___ Material to process ___
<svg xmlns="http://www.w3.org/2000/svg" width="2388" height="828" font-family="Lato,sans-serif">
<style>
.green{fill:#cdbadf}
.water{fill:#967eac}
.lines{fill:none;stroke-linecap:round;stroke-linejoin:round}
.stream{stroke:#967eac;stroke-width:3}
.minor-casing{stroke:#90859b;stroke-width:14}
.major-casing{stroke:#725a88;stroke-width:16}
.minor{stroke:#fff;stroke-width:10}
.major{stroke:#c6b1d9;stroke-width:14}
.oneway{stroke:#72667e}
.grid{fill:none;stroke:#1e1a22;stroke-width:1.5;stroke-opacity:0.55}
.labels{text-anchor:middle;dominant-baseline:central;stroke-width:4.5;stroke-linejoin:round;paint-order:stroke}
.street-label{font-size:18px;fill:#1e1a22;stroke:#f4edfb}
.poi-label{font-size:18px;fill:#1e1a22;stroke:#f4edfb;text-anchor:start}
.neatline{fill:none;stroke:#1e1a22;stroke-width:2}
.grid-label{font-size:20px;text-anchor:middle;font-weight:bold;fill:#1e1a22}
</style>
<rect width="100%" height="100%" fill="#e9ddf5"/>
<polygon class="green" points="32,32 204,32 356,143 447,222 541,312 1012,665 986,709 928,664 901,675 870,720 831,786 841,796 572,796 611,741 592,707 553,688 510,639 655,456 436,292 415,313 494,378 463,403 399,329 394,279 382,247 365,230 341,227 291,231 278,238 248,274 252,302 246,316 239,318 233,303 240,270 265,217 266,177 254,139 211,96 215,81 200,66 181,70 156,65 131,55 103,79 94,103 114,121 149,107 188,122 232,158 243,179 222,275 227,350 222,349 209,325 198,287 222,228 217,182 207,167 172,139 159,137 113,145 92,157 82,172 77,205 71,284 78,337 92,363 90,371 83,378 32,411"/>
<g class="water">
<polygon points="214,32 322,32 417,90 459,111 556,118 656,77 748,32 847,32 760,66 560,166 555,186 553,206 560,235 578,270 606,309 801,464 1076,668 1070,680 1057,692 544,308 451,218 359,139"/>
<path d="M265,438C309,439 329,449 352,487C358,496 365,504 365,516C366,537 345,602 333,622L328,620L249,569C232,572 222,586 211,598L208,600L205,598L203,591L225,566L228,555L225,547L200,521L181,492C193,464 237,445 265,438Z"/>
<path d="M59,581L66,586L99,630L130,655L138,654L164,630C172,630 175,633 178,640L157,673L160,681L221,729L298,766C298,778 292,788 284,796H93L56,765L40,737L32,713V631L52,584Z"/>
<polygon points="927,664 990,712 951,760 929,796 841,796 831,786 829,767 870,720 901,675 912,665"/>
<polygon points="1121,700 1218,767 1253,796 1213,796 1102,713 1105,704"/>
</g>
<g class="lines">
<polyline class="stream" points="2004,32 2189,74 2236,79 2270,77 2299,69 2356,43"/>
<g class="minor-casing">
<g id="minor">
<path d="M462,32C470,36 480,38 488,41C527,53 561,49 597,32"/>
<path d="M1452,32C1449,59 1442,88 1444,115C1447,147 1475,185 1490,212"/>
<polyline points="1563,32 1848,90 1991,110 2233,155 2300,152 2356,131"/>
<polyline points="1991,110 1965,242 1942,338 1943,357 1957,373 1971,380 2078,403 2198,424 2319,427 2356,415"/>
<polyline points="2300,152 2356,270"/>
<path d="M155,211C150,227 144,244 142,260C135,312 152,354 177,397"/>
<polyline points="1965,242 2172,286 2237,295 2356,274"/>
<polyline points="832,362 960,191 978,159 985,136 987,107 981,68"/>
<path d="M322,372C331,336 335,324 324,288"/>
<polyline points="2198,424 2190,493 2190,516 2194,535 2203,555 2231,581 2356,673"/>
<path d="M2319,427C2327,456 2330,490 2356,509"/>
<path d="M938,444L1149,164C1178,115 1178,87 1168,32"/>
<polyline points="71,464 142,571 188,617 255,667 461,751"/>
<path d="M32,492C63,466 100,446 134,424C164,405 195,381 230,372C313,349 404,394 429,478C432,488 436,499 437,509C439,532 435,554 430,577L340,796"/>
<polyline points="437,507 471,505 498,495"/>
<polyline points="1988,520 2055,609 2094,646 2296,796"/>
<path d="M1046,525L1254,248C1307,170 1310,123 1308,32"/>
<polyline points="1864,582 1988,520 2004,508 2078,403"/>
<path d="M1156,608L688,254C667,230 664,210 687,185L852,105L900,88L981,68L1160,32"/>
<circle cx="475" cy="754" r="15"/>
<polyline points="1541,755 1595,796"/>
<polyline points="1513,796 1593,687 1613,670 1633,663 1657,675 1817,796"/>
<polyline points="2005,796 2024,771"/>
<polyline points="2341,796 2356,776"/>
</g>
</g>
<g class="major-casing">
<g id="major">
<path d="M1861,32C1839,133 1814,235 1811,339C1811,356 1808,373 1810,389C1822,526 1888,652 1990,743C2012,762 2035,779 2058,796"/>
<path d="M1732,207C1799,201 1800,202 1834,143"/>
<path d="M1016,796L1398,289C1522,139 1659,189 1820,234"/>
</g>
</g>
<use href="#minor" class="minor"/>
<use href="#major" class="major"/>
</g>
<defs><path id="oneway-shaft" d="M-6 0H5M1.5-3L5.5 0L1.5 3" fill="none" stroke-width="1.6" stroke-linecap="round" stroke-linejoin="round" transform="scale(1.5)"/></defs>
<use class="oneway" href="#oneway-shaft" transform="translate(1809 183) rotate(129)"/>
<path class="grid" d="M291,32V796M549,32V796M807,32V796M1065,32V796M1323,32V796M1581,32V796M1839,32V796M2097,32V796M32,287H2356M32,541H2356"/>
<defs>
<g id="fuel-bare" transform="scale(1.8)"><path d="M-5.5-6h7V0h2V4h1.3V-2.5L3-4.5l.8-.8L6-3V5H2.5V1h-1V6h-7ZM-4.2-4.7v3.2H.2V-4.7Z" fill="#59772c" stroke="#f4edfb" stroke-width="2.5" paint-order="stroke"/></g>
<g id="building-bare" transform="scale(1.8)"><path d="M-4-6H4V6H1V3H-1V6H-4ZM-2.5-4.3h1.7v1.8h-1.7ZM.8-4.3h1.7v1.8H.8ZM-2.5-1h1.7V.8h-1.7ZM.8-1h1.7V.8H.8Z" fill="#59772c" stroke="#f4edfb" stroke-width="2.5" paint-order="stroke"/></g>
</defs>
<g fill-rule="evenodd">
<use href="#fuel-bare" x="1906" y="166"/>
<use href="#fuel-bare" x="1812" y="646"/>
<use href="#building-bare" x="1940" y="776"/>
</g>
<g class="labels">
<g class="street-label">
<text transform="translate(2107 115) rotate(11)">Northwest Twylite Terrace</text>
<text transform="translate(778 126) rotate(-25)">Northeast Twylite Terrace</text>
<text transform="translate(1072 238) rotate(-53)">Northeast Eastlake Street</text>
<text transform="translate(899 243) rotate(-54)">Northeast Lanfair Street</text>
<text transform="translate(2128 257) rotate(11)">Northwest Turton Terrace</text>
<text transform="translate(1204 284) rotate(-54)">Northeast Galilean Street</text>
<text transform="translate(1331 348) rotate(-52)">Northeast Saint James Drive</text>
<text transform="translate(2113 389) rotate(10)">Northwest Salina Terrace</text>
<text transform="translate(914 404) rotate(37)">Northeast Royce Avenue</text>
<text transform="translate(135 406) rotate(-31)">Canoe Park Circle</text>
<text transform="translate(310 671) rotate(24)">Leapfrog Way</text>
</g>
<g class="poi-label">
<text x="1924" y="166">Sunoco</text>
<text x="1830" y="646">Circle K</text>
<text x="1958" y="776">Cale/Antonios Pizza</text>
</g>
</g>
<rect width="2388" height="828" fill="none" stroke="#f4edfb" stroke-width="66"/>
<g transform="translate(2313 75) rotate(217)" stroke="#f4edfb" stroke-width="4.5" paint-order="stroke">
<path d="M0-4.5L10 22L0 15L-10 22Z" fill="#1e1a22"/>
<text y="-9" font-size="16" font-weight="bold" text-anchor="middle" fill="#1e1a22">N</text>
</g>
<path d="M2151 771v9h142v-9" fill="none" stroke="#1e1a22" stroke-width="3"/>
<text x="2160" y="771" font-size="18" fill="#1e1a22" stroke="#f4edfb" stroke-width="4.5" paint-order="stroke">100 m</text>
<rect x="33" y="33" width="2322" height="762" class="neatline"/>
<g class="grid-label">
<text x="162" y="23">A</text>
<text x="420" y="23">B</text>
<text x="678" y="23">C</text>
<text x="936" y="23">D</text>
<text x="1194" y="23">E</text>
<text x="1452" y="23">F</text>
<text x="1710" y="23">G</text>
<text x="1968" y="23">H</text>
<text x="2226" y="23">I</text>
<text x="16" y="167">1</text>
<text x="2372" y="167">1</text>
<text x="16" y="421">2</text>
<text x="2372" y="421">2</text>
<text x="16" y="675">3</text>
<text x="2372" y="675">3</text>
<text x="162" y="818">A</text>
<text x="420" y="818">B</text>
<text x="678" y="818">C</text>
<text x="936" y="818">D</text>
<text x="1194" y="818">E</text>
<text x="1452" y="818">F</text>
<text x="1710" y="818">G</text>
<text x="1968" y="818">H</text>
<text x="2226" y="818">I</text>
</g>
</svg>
___
Isolate the lines above that contain the word "neatline" and copy them.

.neatline{fill:none;stroke:#1e1a22;stroke-width:2}
<rect x="33" y="33" width="2322" height="762" class="neatline"/>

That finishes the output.